### Passage provided
-*-
Version 05/2023 of Biketec GmbH, Luzernstrasse 84, CH-4950 Huttwil

I. Scope

1. The following GTC apply to the entire current and future legal relationship between Biketec GmbH and the Customer regarding the purchase of the FIT e-bike system, components or corresponding software and accessories («Contractual Products»). In the context of an ongoing business relationship, these GTC shall also apply to all future deliveries to the Customer, without the Customer having to be made aware of the application of these GTC in each individual case.

2. By placing an order, or at the latest upon receipt of delivery of the Contractual Products ordered, the Customer acknowledges these GTC as binding. Should the Customer use contradictory, deviating or supplementary terms, their applicability to Biketec GmbH is excluded, even if Biketec GmbH does not expressly object to them. This shall also apply if Biketec GmbH makes deliveries to the Customer without reservation in the knowledge of the Customer’s terms and conditions that contradict or deviate from these GTC or statutory regulations.

3. Notwithstanding the translations of these GTC, the version in the German language shall be binding.

II. Conclusion of contracts

1. Information in catalogs, online presences or other advertising materials of Biketec GmbH does not constitute binding offers or product descriptions. Only the agreed quality (e.g. type, quantity, specifications, quality, functionality, compatibility, interoperability or other characteristics agreed in the ordering process) shall form part of the contract. By placing an order, the Customer submits a binding offer. Biketec GmbH will review this offer within two weeks of receipt. A contract shall not come into effect until the order has been confirmed in writing by Biketec GmbH (including by e-mail) and shall be governed exclusively by the order confirmation and/or these GTC. If Biketec GmbH makes an offer to a Customer, Biketec GmbH shall be bound by it for 30 days from the date of dispatch (the date of the offer letter shall apply).
-*-
### Study questions
a – Answer these questions using the Biketec terms and conditions:
(i) Which language version of the terms is binding?
(ii) Within what period does Biketec GmbH review a Customer's order?
(iii) For how long is Biketec GmbH bound by an offer it makes to a Customer?
b – Retype the Biketec terms and conditions from "2. By placing" up to and including "shall be binding.".
c – Write the next part of the Biketec terms and conditions, picking up after their final sentence.

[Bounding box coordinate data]
-*-
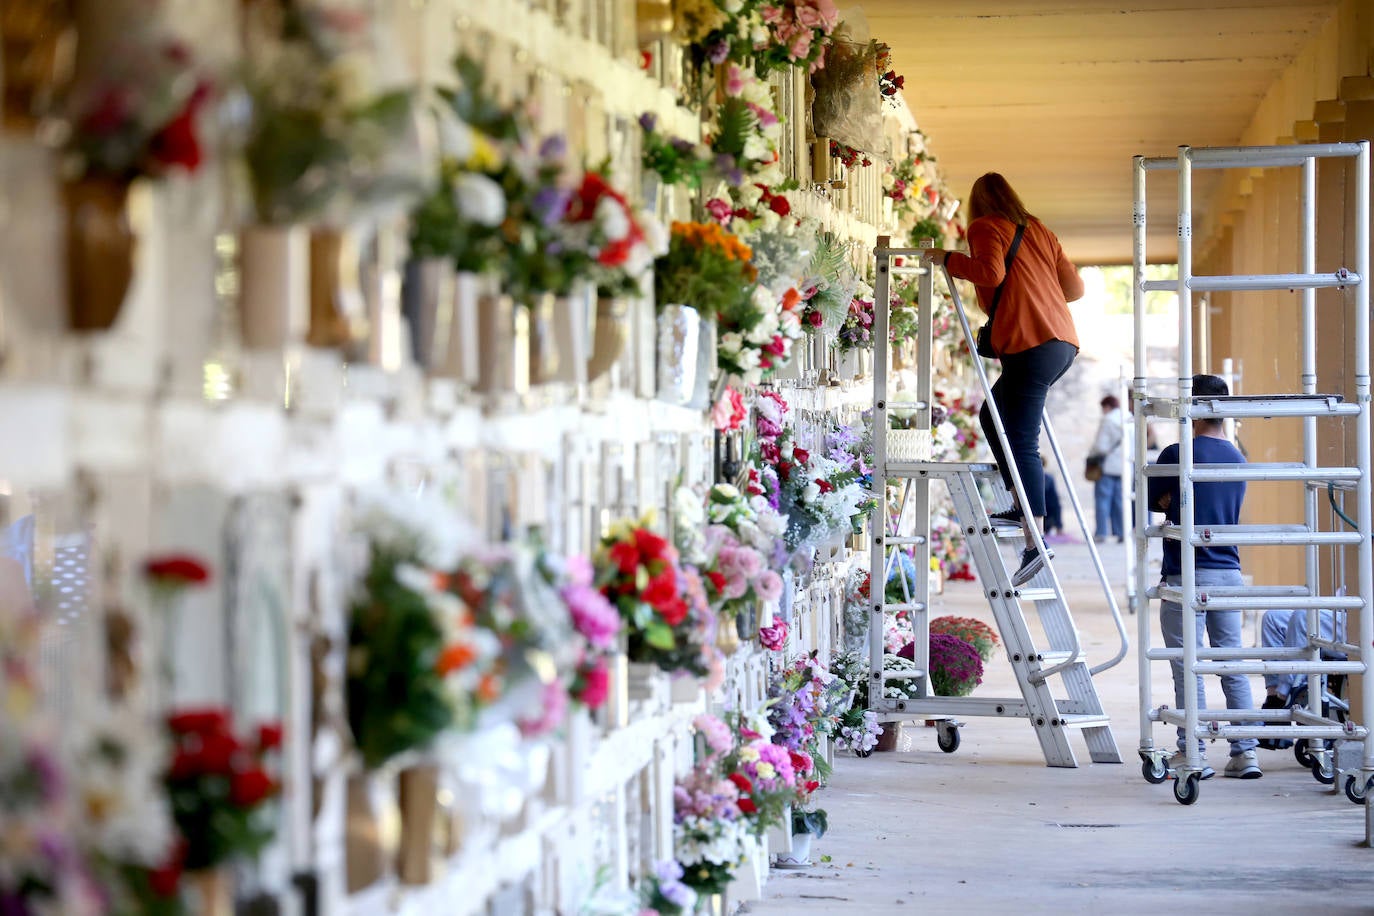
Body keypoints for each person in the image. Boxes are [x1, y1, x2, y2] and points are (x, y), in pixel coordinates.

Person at [923, 173, 1084, 586]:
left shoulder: (984, 226)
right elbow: (1075, 288)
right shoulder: (1039, 230)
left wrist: (946, 258)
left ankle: (1035, 541)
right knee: (993, 419)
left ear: (977, 203)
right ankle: (1020, 505)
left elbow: (990, 274)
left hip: (1031, 344)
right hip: (1059, 342)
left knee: (1022, 439)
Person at [1146, 373, 1260, 779]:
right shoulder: (1237, 457)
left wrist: (1172, 499)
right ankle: (1246, 752)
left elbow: (1155, 501)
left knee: (1185, 665)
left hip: (1185, 573)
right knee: (1232, 663)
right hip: (1228, 572)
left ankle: (1191, 751)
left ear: (1190, 407)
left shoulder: (1178, 452)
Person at [1256, 608, 1341, 750]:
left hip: (1359, 622)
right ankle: (1274, 694)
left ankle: (1282, 699)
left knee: (1303, 616)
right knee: (1273, 617)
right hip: (1340, 613)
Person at [1090, 394, 1125, 543]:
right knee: (1120, 501)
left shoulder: (1108, 420)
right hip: (1123, 466)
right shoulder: (1127, 417)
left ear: (1107, 406)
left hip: (1107, 466)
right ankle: (1121, 532)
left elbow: (1100, 446)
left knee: (1102, 500)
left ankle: (1102, 533)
-*-
### Responses by task
a –
(i) The German-language version.
(ii) Within two weeks of receipt.
(iii) For 30 days from the date of dispatch, with the date of the offer letter applying.

b –
2. By placing an order, or at the latest upon receipt of delivery of the Contractual Products ordered, the Customer acknowledges these GTC as binding. Should the Customer use contradictory, deviating or supplementary terms, their applicability to Biketec GmbH is excluded, even if Biketec GmbH does not expressly object to them. This shall also apply if Biketec GmbH makes deliveries to the Customer without reservation in the knowledge of the Customer’s terms and conditions that contradict or deviate from these GTC or statutory regulations.

3. Notwithstanding the translations of these GTC, the version in the German language shall be binding.

c –
2. The conclusion of a contract entails a binding purchase obligation on the part of the Customer. If the Customer withdraws from the order or refuses to accept it, Biketec GmbH shall be entitled to charge the full agreed purchase price.

3. Requests for changes and deviations after the conclusion of the contract at the request of the Customer may have an impact on delivery times and deadlines as well as on pricing and shall therefore only become effective after a corresponding agreement has been reached.

4. The acceptance of a development order or a customer-specific adaptation for the Customer shall not constitute an obligation on the part of Biketec GmbH to check its suitability for the commercial purpose intended by the Customer or for compliance with applicable legislation or technical standards. If Biketec GmbH has reasonable doubts as to the compatibility of the Customer’s specifications with legal and technical circumstances, Biketec GmbH shall inform the Customer thereof and shall be entitled to withhold the development/adaptation until express written approval by the Customer. Biketec GmbH also reserves the right to demand proof of compatibility from the Customer. Any changes that become necessary are governed by section 3 above.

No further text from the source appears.